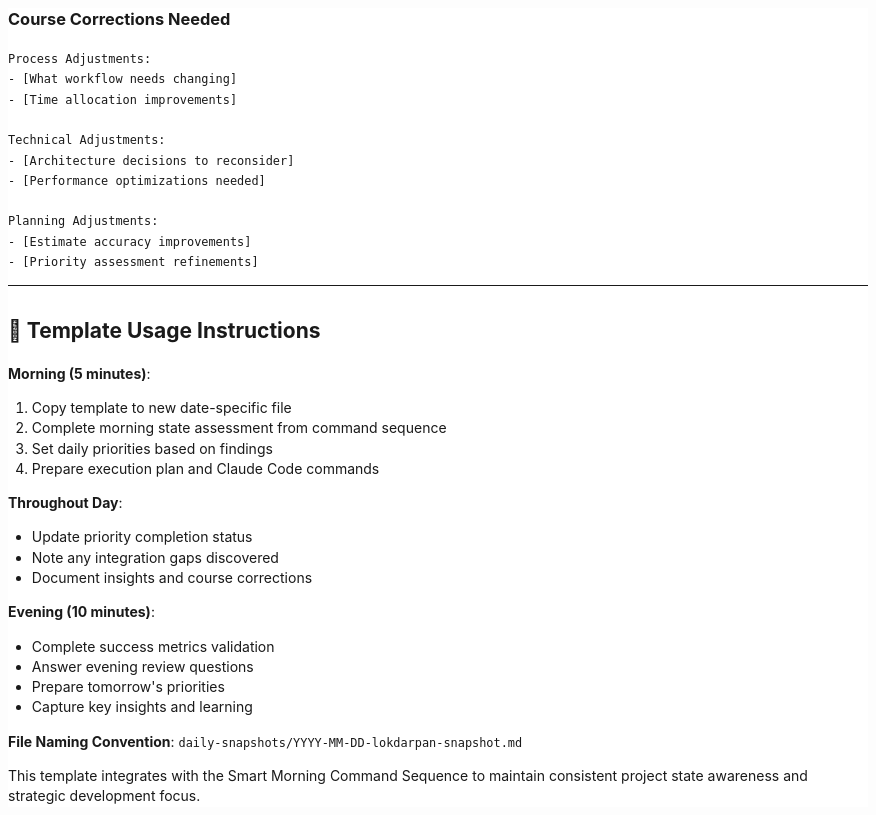 ### **Course Corrections Needed**
```
Process Adjustments:
- [What workflow needs changing]
- [Time allocation improvements]

Technical Adjustments:
- [Architecture decisions to reconsider]
- [Performance optimizations needed]

Planning Adjustments:
- [Estimate accuracy improvements]
- [Priority assessment refinements]
```

---

## 📝 **Template Usage Instructions**

**Morning (5 minutes)**:
1. Copy template to new date-specific file
2. Complete morning state assessment from command sequence
3. Set daily priorities based on findings
4. Prepare execution plan and Claude Code commands

**Throughout Day**:
- Update priority completion status
- Note any integration gaps discovered
- Document insights and course corrections

**Evening (10 minutes)**:
- Complete success metrics validation
- Answer evening review questions
- Prepare tomorrow's priorities
- Capture key insights and learning

**File Naming Convention**: `daily-snapshots/YYYY-MM-DD-lokdarpan-snapshot.md`

This template integrates with the Smart Morning Command Sequence to maintain consistent project state awareness and strategic development focus.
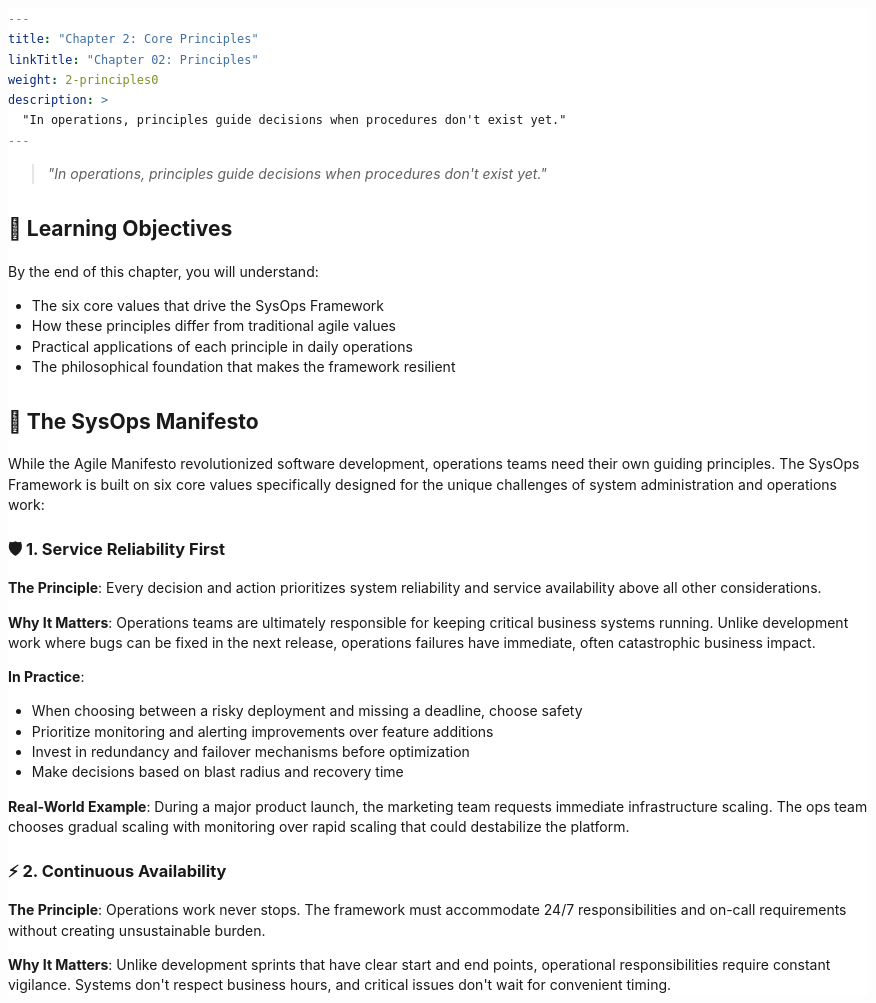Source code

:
 ```yaml
---
title: "Chapter 2: Core Principles"
linkTitle: "Chapter 02: Principles"
weight: 2-principles0
description: >
  "In operations, principles guide decisions when procedures don't exist yet."
---
```


> _"In operations, principles guide decisions when procedures don't exist yet."_

## 🎯 Learning Objectives

By the end of this chapter, you will understand:

- The six core values that drive the SysOps Framework
- How these principles differ from traditional agile values
- Practical applications of each principle in daily operations
- The philosophical foundation that makes the framework resilient

## 🌟 The SysOps Manifesto

While the Agile Manifesto revolutionized software development, operations teams need their own guiding principles. The SysOps Framework is built on six core values specifically designed for the unique challenges of system administration and operations work:

### 🛡️ 1. Service Reliability First

**The Principle**: Every decision and action prioritizes system reliability and service availability above all other considerations.

**Why It Matters**: Operations teams are ultimately responsible for keeping critical business systems running. Unlike development work where bugs can be fixed in the next release, operations failures have immediate, often catastrophic business impact.

**In Practice**:

- When choosing between a risky deployment and missing a deadline, choose safety
- Prioritize monitoring and alerting improvements over feature additions
- Invest in redundancy and failover mechanisms before optimization
- Make decisions based on blast radius and recovery time

**Real-World Example**: During a major product launch, the marketing team requests immediate infrastructure scaling. The ops team chooses gradual scaling with monitoring over rapid scaling that could destabilize the platform.

### ⚡ 2. Continuous Availability

**The Principle**: Operations work never stops. The framework must accommodate 24/7 responsibilities and on-call requirements without creating unsustainable burden.

**Why It Matters**: Unlike development sprints that have clear start and end points, operational responsibilities require constant vigilance. Systems don't respect business hours, and critical issues don't wait for convenient timing.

* _What you need to do_
Set down, unchanged, the line that contains "catastrophic business impact." together with every later line in the records, through the last one.

* _Result for this exercise_
**Why It Matters**: Operations teams are ultimately responsible for keeping critical business systems running. Unlike development work where bugs can be fixed in the next release, operations failures have immediate, often catastrophic business impact.

**In Practice**:

- When choosing between a risky deployment and missing a deadline, choose safety
- Prioritize monitoring and alerting improvements over feature additions
- Invest in redundancy and failover mechanisms before optimization
- Make decisions based on blast radius and recovery time

**Real-World Example**: During a major product launch, the marketing team requests immediate infrastructure scaling. The ops team chooses gradual scaling with monitoring over rapid scaling that could destabilize the platform.

### ⚡ 2. Continuous Availability

**The Principle**: Operations work never stops. The framework must accommodate 24/7 responsibilities and on-call requirements without creating unsustainable burden.

**Why It Matters**: Unlike development sprints that have clear start and end points, operational responsibilities require constant vigilance. Systems don't respect business hours, and critical issues don't wait for convenient timing.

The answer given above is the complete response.